All of this is rolling towards a way that I think people end up getting better care, access to information, at least in knowing when to go advocate or hire someone and what to do. All of those barriers are coming down. And so I think we'll see better health outcomes coming from this type of thing in the future, which would be amazing, right? Like that's the whole point. Like that's what we want to see happen.
Host
Sounds exciting. Healthier people living longer, making it cheaper, making it easier like that's the yeah.
Erika Warren
And giving them agency, you know, I think that's the other thing that also always feels lost too, is all of a sudden you wake up and you were used to managing your life and now it's you've lost all sense of control. Maybe that was sort of a fake sense of control in the first place, right? But you still have agency over what you're going to do about it. And that how do we give people agency without giving them?
Host
Sure, yeah.
Erika Warren
information first, like that's the bedrock. And so even, I always like to say is like people say like, the doctor makes you healthy. It's like, no, like the doctor is triage, right? Like no, who gives you health? Like health is what you eat. If you exercise what you do in your life, like doctors are like point in time, like look ins to say like, no, no, like don't do that or do more of this.
they are triaging a system, but you are the one that's responsible for health. so again, I think tools like this can help people get more comfortable with that and talk about like, what are some of the trade-offs and what do they want their life to look like? And again, that agency that goes along with health.
Host
Is there anything we haven't covered that you'd want people to know about? mean, I think it was such an interesting conversation, Erica, about insightful med. I am curious to see, know, do you have a timeline in mind of anything or is it just open and come use it and see for yourself?
Erika Warren
Yeah, it's open, come use it. It's insightful. We have a fun play on words, right? So it's I-N-C-I-T-E-F-U-L med.com. So citations are part of the name. Free to use, free to create an account. We are, the other thing I didn't mention is it's language agnostic. So if English,
You're probably not listening to this if English isn't your first native language, but the tool doesn't care. We've seen, I think, 14 different languages. People ask questions, anonymous questions in 14 different languages. So again, when you talk about sort of like one thing people sometimes ask is like, is this just, does this help with standard barriers to care? Like, what about rural people? What about people that, you know, don't normally go to the doctor? It's like, yeah, man, like this.

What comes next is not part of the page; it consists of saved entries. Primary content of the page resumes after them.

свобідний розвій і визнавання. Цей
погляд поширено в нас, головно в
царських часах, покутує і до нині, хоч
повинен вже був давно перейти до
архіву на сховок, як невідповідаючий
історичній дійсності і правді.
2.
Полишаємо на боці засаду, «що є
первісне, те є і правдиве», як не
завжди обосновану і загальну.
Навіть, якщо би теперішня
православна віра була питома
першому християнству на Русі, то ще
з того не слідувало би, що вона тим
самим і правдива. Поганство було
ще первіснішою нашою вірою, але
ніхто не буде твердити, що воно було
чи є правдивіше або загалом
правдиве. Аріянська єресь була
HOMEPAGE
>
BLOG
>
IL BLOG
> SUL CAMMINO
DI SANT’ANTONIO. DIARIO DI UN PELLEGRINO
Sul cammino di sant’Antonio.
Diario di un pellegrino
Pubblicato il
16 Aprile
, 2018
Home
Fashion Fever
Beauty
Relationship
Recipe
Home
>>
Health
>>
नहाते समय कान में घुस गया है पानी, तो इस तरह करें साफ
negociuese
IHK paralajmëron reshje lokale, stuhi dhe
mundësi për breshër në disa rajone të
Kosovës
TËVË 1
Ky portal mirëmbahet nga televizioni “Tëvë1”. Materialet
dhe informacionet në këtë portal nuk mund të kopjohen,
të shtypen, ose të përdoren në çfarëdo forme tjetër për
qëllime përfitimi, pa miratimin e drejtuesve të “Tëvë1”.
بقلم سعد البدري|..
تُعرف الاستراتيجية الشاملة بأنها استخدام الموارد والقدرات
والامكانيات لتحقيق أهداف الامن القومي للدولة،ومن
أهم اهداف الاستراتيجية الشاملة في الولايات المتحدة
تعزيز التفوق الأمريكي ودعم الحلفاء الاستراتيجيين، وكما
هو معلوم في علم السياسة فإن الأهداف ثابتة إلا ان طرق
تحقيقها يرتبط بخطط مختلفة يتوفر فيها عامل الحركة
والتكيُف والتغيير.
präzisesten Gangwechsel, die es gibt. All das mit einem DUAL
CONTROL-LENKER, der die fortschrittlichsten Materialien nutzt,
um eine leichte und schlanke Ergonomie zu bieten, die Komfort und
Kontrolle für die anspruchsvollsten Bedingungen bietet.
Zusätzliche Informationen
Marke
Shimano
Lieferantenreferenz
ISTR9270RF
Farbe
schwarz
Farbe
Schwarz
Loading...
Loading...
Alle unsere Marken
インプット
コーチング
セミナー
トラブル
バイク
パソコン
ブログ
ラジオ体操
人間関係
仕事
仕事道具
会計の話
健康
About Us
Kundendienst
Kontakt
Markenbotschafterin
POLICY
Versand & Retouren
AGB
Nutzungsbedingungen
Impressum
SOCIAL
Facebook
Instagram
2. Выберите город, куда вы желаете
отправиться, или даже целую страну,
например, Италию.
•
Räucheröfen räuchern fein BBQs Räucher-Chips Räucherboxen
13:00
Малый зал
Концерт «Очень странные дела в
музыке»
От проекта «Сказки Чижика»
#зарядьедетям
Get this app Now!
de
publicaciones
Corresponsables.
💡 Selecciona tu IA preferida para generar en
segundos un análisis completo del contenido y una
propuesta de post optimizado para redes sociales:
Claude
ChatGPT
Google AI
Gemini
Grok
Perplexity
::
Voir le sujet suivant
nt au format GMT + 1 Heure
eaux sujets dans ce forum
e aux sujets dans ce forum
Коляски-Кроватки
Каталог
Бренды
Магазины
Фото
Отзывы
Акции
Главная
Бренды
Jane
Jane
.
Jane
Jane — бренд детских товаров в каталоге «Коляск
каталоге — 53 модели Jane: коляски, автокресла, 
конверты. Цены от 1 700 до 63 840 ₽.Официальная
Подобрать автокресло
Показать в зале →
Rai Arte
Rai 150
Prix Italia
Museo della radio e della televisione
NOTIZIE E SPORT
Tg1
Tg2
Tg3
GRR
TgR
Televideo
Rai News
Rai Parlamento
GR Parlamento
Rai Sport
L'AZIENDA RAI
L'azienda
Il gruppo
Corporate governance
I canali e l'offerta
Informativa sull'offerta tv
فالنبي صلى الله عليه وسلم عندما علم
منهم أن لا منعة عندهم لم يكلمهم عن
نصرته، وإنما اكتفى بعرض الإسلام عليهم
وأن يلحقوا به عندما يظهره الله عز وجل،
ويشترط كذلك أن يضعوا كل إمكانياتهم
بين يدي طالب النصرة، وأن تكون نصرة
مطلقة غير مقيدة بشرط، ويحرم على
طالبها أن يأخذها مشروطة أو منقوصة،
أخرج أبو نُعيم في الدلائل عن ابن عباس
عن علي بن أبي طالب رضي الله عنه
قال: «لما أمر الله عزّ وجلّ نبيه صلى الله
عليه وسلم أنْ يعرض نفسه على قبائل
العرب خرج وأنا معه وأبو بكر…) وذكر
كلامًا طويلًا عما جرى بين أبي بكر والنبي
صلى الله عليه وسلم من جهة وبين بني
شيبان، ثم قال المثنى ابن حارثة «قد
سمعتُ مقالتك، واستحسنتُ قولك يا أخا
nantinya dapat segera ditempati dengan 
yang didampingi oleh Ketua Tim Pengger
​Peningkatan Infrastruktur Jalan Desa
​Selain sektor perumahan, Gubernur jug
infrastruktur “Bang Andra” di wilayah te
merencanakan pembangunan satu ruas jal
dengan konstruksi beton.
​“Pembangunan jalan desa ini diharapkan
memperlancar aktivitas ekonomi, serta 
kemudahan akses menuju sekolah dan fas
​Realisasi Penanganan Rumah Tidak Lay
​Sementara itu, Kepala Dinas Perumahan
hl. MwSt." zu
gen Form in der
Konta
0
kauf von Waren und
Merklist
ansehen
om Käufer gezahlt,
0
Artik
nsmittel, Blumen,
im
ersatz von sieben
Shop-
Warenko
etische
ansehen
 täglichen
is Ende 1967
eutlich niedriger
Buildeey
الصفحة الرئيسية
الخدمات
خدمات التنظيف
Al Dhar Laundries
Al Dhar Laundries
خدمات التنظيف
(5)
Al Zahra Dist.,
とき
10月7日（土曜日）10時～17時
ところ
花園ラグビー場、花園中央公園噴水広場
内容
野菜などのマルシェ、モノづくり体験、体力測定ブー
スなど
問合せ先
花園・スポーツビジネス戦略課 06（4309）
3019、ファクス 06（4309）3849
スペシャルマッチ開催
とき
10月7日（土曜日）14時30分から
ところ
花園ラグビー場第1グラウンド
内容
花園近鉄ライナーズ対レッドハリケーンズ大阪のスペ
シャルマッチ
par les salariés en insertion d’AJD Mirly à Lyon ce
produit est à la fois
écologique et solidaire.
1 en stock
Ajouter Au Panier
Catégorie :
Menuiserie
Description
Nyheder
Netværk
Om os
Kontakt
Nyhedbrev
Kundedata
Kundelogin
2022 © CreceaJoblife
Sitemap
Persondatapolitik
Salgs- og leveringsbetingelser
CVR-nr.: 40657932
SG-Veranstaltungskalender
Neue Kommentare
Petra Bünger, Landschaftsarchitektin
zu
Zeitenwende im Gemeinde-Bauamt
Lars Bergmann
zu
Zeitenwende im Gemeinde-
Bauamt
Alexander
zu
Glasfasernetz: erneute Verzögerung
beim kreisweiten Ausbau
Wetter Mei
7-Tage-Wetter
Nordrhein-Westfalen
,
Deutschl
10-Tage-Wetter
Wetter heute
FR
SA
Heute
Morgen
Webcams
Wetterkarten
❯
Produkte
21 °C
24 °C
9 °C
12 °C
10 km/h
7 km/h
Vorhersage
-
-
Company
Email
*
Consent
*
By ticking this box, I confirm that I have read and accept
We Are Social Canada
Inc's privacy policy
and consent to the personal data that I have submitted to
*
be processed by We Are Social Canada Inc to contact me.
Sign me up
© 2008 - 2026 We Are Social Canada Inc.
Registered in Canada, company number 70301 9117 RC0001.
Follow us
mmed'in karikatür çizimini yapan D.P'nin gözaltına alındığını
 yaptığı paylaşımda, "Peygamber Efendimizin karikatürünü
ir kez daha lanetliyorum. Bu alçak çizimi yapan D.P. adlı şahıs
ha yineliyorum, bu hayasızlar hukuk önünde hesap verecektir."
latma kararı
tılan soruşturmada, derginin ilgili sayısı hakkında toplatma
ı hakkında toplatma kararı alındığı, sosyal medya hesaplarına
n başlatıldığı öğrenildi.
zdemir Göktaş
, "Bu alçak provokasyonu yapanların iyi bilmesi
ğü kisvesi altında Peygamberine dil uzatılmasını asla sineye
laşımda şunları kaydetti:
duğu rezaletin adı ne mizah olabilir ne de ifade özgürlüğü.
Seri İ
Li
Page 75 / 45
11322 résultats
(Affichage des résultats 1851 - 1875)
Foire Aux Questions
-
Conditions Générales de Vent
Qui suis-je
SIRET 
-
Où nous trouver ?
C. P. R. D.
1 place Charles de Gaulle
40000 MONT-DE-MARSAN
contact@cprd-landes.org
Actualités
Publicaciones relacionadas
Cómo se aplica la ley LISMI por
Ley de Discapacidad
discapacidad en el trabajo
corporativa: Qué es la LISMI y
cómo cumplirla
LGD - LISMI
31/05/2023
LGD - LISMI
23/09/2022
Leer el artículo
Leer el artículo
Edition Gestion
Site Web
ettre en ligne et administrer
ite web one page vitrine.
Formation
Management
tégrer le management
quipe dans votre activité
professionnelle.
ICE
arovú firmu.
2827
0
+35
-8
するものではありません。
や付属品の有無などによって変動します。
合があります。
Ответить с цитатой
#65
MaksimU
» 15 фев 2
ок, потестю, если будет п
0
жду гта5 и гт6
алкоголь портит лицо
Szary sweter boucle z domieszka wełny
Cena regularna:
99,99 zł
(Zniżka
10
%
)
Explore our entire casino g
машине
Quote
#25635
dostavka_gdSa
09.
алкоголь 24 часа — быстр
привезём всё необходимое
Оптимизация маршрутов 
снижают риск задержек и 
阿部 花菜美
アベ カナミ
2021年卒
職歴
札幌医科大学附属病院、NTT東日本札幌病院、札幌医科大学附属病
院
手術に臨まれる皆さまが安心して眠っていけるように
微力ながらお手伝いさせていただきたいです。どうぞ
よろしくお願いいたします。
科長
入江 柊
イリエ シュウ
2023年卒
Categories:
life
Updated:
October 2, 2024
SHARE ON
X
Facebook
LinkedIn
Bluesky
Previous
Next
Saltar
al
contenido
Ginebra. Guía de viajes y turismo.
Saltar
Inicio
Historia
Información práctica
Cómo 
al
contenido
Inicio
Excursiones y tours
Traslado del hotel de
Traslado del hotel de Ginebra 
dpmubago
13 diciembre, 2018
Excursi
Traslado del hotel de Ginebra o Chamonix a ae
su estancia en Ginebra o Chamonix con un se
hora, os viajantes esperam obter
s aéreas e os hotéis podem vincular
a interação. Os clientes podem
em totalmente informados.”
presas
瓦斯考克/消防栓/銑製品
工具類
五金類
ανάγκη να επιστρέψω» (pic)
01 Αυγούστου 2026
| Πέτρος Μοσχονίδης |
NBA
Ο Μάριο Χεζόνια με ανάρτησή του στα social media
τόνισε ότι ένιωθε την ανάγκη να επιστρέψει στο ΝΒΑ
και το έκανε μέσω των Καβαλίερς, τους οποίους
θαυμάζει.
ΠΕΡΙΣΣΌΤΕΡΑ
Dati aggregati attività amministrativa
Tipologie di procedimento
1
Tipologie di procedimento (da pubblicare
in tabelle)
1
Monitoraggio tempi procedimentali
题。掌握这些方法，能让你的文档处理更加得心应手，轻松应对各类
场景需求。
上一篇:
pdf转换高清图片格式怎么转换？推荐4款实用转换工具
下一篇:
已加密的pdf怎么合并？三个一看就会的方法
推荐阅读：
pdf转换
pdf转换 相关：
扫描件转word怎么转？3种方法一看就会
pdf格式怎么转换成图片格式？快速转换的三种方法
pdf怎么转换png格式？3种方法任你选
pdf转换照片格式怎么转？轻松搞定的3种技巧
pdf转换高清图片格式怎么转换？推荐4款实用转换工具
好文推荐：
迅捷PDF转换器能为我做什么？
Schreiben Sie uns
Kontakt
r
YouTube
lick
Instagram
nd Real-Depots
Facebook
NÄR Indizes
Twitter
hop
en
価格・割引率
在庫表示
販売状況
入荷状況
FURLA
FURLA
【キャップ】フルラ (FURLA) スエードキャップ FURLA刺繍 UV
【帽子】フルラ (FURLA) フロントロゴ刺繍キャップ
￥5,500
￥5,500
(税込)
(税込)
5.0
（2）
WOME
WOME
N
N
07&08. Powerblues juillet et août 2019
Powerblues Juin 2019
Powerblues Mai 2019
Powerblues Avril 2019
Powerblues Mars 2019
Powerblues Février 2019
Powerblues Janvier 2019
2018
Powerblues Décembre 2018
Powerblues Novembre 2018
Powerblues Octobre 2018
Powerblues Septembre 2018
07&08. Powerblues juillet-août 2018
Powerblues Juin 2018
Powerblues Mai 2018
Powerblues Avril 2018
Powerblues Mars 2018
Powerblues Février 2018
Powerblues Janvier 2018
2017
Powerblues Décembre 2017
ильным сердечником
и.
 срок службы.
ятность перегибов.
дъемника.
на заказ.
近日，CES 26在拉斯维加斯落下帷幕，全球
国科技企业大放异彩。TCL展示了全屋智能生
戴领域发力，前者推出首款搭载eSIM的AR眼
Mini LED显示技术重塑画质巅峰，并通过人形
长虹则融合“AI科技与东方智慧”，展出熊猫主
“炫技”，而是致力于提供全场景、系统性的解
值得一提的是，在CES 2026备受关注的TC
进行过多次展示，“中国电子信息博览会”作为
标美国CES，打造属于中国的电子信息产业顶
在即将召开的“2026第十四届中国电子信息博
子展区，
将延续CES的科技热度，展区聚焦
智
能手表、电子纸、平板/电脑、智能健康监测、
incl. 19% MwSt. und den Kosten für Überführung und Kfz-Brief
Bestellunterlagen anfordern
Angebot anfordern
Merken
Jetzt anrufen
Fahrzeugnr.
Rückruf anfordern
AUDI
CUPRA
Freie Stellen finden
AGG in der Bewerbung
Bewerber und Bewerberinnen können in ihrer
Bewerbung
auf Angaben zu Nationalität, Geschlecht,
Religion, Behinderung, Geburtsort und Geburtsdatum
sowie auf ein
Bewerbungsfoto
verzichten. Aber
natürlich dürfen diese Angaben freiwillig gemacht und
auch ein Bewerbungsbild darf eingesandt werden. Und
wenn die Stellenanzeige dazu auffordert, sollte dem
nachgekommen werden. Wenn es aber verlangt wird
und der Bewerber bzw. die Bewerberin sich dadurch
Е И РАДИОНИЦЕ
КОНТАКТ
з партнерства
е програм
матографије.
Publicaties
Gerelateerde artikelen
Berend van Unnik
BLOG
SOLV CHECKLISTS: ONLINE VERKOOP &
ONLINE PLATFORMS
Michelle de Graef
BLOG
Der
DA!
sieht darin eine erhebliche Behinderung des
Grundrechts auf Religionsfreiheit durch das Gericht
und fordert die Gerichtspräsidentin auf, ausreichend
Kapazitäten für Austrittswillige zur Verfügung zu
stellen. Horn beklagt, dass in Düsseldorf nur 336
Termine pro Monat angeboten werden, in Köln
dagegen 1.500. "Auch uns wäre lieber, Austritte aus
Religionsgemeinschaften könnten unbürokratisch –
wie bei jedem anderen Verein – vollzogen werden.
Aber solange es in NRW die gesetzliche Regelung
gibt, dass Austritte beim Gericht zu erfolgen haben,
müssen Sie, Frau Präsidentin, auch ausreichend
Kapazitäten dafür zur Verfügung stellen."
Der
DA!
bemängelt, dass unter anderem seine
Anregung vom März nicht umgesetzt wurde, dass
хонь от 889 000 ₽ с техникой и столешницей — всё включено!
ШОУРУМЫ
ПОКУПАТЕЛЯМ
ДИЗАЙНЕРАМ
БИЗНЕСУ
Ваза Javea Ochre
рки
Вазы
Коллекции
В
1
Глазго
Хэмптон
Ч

this could do wonders all over the world. And some folks are finding it there as well. And so, yeah, I encourage people if they're curious to give it a try. We love to hear from folks. We're constantly trying to make it better based on their feedback and understand what other problems they struggle with when it comes to their health and think about ways that education technology may be able to help.
So yeah, if you try it, you can reach out to me. I'm at hello at insightfulmed.com. Love to hear from folks.
Host
And again, it's insightful. It's I N C I T E F U L E D dot com. Erica Warren. Thank you so much for being here today.
Erika Warren
Thanks, John. It was great to talk to you and reach out to the GNA community.